The UK economy has moved on since QE was announced just a few months ago, with signs that the downturn in the first half of this year is coming to an end. Certainly, the data from early leading indicators, including Lloyds Bank proprietary data, would suggest that the economy will return to growth in the third quarter, perhaps anywhere between 0.5% and 1%. Broadly speaking, the economy appears to be flat. But data point both ways on this. The PMI surveys are suggesting that services and manufacturing activity are either close to or heading above the critical 50 expansion level, so heralding some month-on-month growth in output in these sectors in the quarter ahead.
That having been said, the volume of retail sales fell back by a modest 0.2% in August – or by 0.3% if fuel is excluded. Following July’s pick-up in inflation, the annual rates of increase in the CPI and RPI inched lower in August, driven by slower increases in clothing and footwear prices and the absence of utility price increases, compared with last year. To be more specific, CPI inflation eased from July’s 2.6% to 2.5% in August. Looking ahead, a combination of supportive base effects and a high degree of spare capacity should continue to pull CPI inflation lower. Service sector prices inflation fell from 3.4% in July to 3.2% the following month. Excluding seasonal factors, CPI fell from 2.3% to 2.1% in August. However, the acceleration in global food and oil prices, together with the prospect of a renewed round of domestic utility tariff rises, threatens some upward pressure on inflation going into the end of year. This makes it harder to see a very sharp drop occurring.

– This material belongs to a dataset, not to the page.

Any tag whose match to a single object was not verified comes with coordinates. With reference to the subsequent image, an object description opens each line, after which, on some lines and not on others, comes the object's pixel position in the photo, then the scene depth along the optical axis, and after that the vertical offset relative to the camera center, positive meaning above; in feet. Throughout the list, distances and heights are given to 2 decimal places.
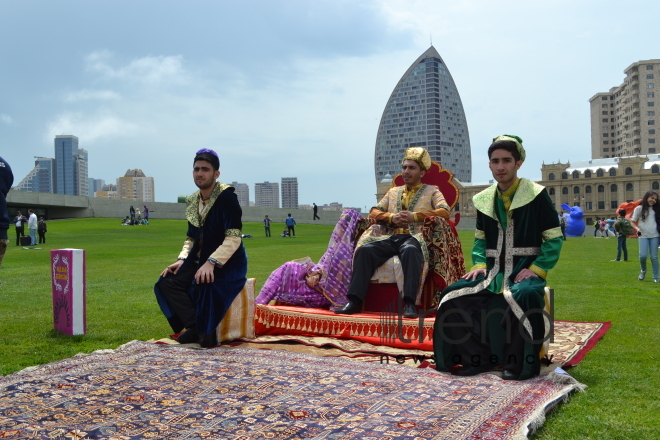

Meanwhile, the public finances were a little better than market expectations and basically showed stabilisation on the year. However, 2012-13 has got off to a poor start with the cumulative deficit some £13bn worse than this time last year, excluding the effects of one-off capital transfers. Notwithstanding the other figures, the unemployment data remain most powerful. The labour market report showed further evidence that, notwithstanding the reported contraction in economic activity in the first two quarters of 2012, employment has risen sharply. In the three months to July, employment rose by 236,000 – representing a pace of job growth historically associated with robust economic activity. Despite the strong rise, unemployment only fell by 7,000 people as job growth was met by a sharp rise in the labour force over the same period. Meanwhile, the timelier claimant count measure of unemployment continued to post marked falls, suggesting labour market strength continued into the third quarter. The labour market poses a puzzle for the broader economic picture and continues to cast some doubt on the scale of output loss recorded over the current recession.
The MPC minutes for September’s meeting showed that the official rate setting committee was unanimous in its decision to leave Bank Rate and the asset purchase target unchanged in September. However, some members thought further stimulus was more likely than not in due course, with one member stating there was “a good case” for additional easing this month. Yet uncertainties over the underlying pace of economic activity and the surprising strength of employment growth make October’s decision relatively easy. Bank Rate is expected to remain on hold in October and this will be the right decision for the economy. At the moment, the best policy option is to leave rates on hold and keep the policy bias neutral.
The SMPC is a group of economists who have gathered quarterly at the Institute of Economic Affairs (IEA) since July 1997. That it was the first such group in Britain, and that it gathers regularly to debate the issues involved, distinguishes the SMPC from the similar exercises carried out by a number of publications. Because the committee casts precisely nine votes each month, it carries a pool of ‘spare’ members since it is impractical for every member to vote every time. This can lead to changes in the aggregate vote, depending on who contributed to a particular poll. The nine independent analyses correspondingly should be regarded as more significant than the exact vote. The next SMPC gathering will be held on Tuesday 16th October and its minutes will be published on Sunday 4th November. The next two SMPC e-mail polls will be released on the Sundays of 2nd December 2012 and 6th January 2013, respectively.